━━━━━ Text excerpt ━━━━━

- Khirongi Location in Uttar Pradesh, India
- Coordinates: 26°59′23″N 79°00′34″E﻿ / ﻿26.98963°N 79.00942°E
- Country: India
- State: Uttar Pradesh
- District: Mainpuri
- Tehsil: Karhal

Area
- • Total: 1.683 km^{2} (0.650 sq mi)

Population (2011)
- • Total: 978
- • Density: 581/km^{2} (1,510/sq mi)
- Time zone: UTC+5:30 (IST)

= Khirongi =

Village in Uttar Pradesh, India

Khirongi is a village in Karhal block of Mainpuri district, Uttar Pradesh. As of 2011, it has a population of 978, in 197 households.

== Demographics ==
As of 2011, Khirongi had a population of 978, in 197 households. This population was 50.7% male (496) and 49.3% female (482). The 0-6 age group numbered 157 (80 male and 77 female), or 16.1% of the total population. 174 residents were members of Scheduled Castes, or 17.8% of the total.

The 1981 census recorded Khirongi as having a population of 727 people, in 139 households.

The 1961 census recorded Khirongi as comprising 2 hamlets, with a total population of 501 people (290 male and 211 female), in 98 households and 65 physical houses. The area of the village was given as 425 acres.

== Infrastructure ==
As of 2011, Khirongi had 1 primary school; it did not have any healthcare facilities. Drinking water was provided by hand pump; there were no public toilets. The village had a public library but no post office; there was at least some access to electricity for all purposes. Streets were made of kachcha materials.

━━━━━ The data ━━━━━

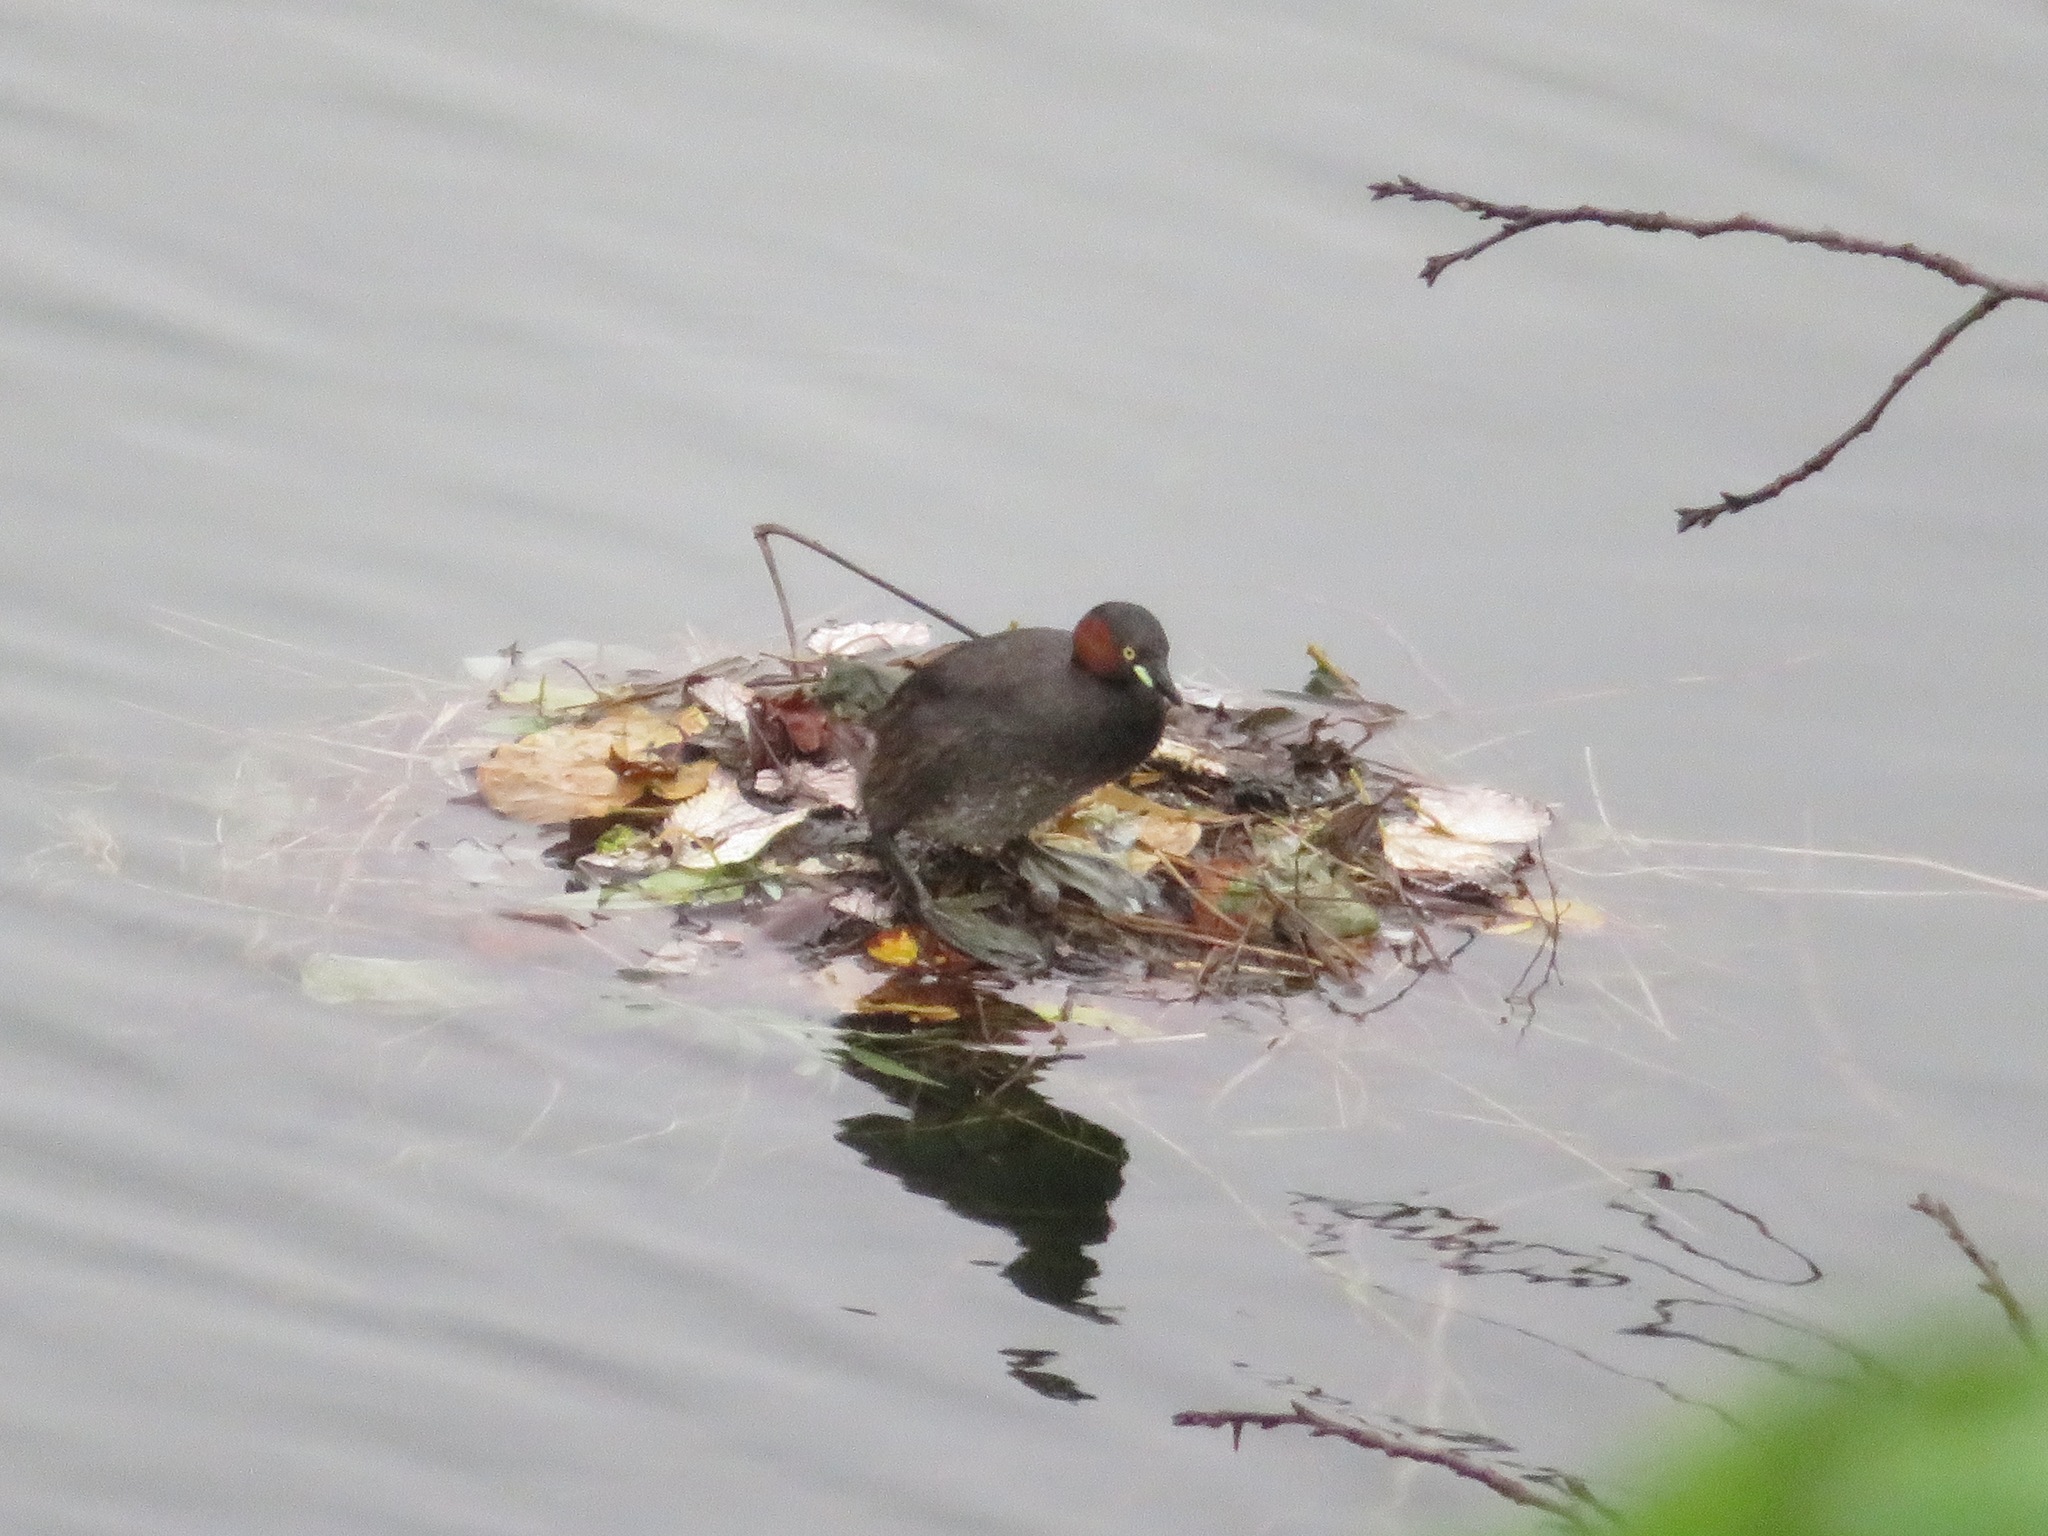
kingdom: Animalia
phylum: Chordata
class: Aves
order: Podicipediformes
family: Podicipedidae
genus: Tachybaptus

━━━━━
━━━━━ The data ━━━━━

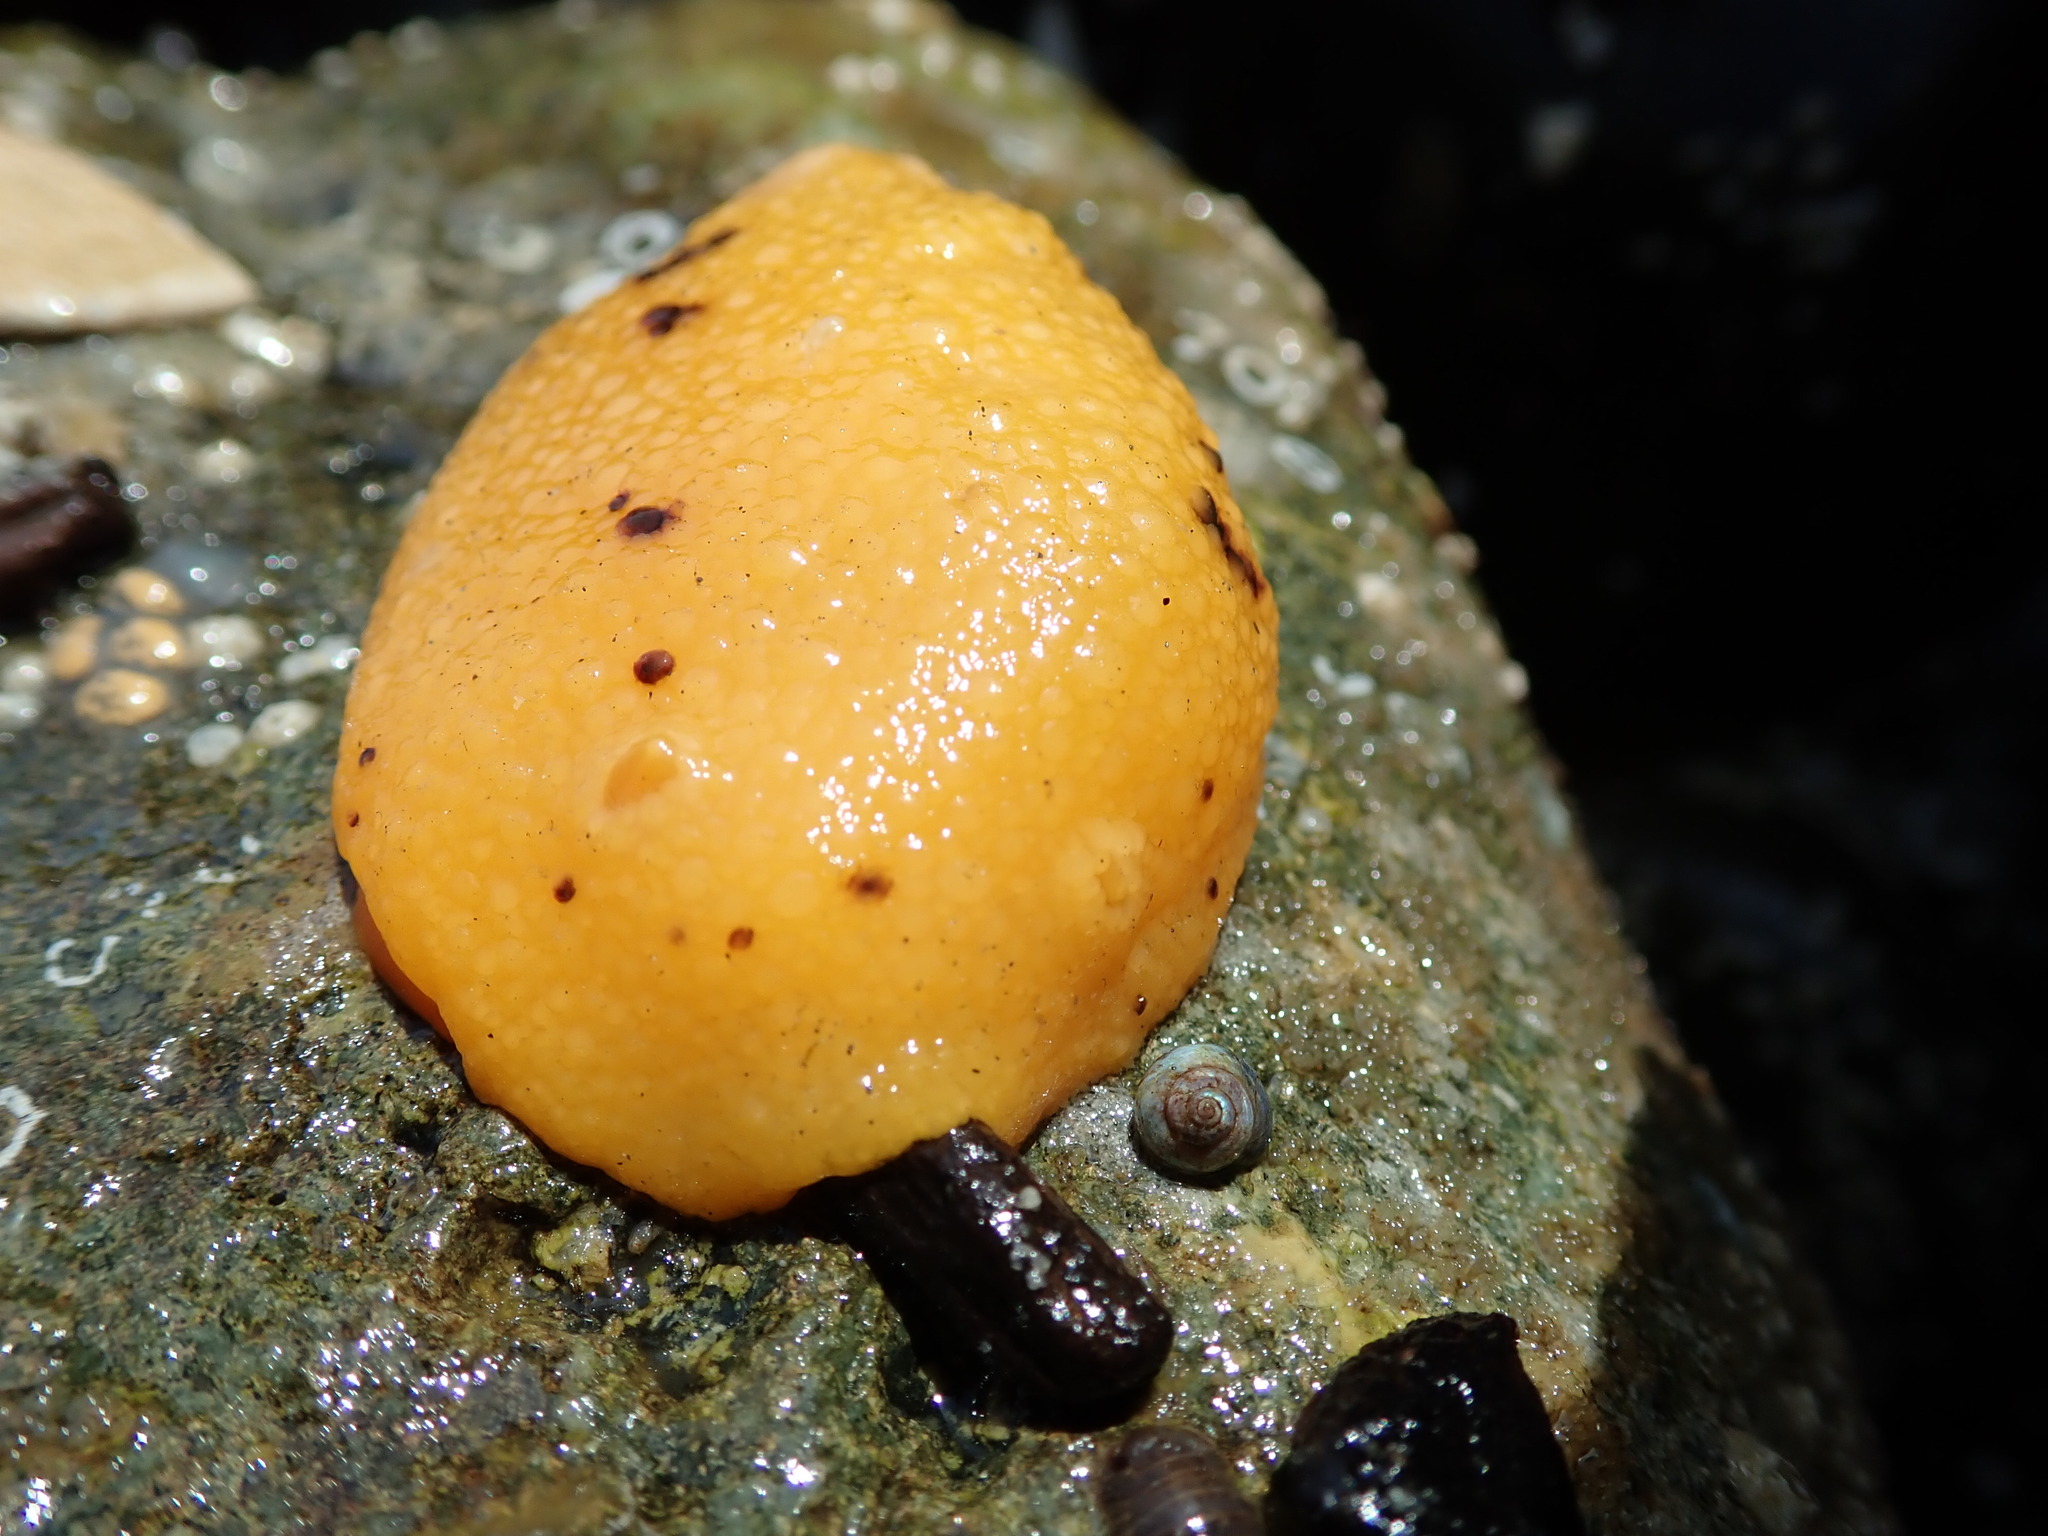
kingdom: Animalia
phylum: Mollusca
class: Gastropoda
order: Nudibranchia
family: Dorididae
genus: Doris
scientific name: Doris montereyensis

━━━━━
━━━━━ The data ━━━━━

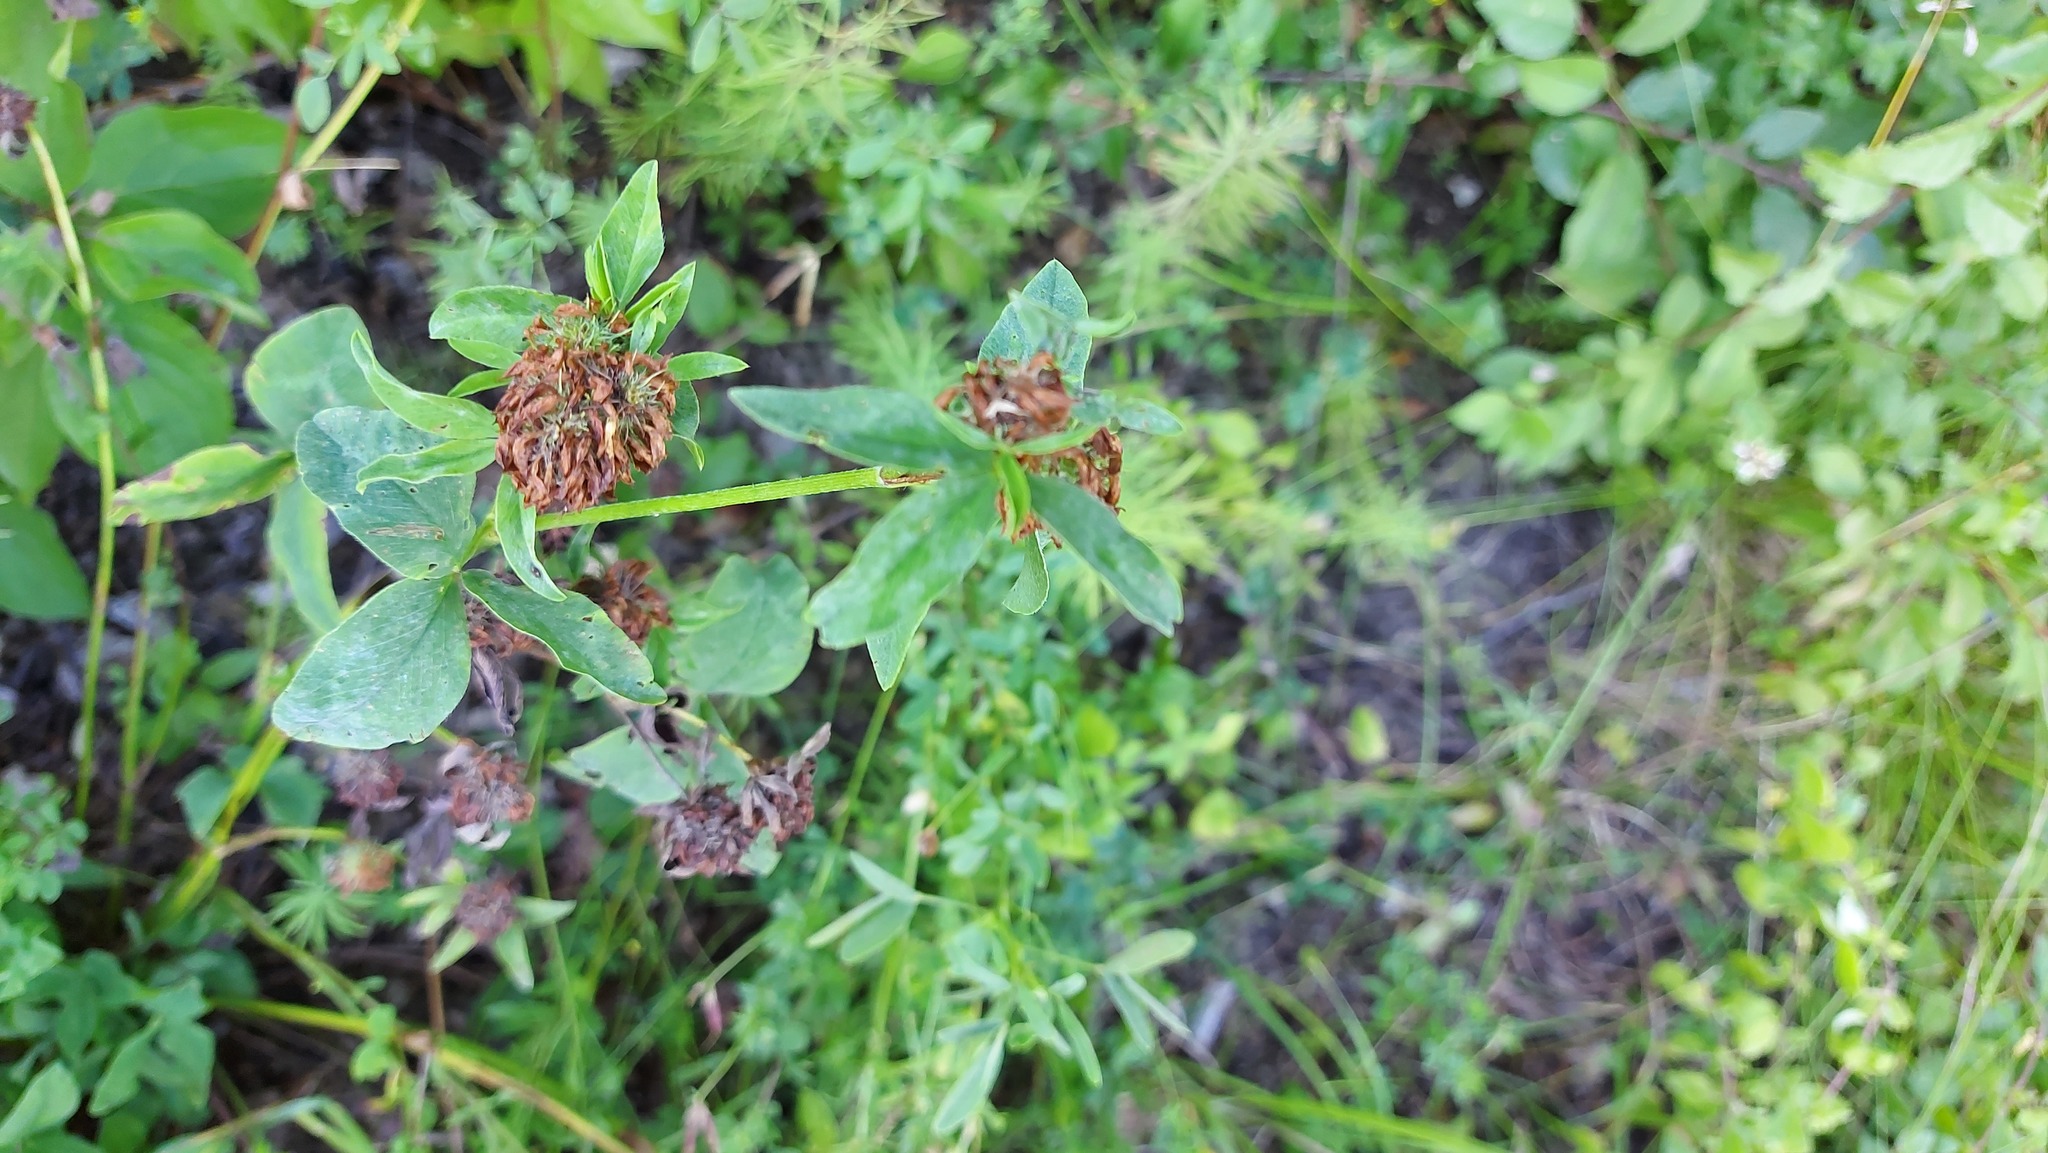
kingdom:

━━━━━

Prompt:
Rewrite the part of the Khirongi article starting with "Village in Uttar" and going on through "has a population of 978, in 197 households.", replacing "households" with "homes". The entries have no connection to the Khirongi article.

Result of this task:
Village in Uttar Pradesh, India

Khirongi is a village in Karhal block of Mainpuri district, Uttar Pradesh. As of 2011, it has a population of 978, in 197 homes.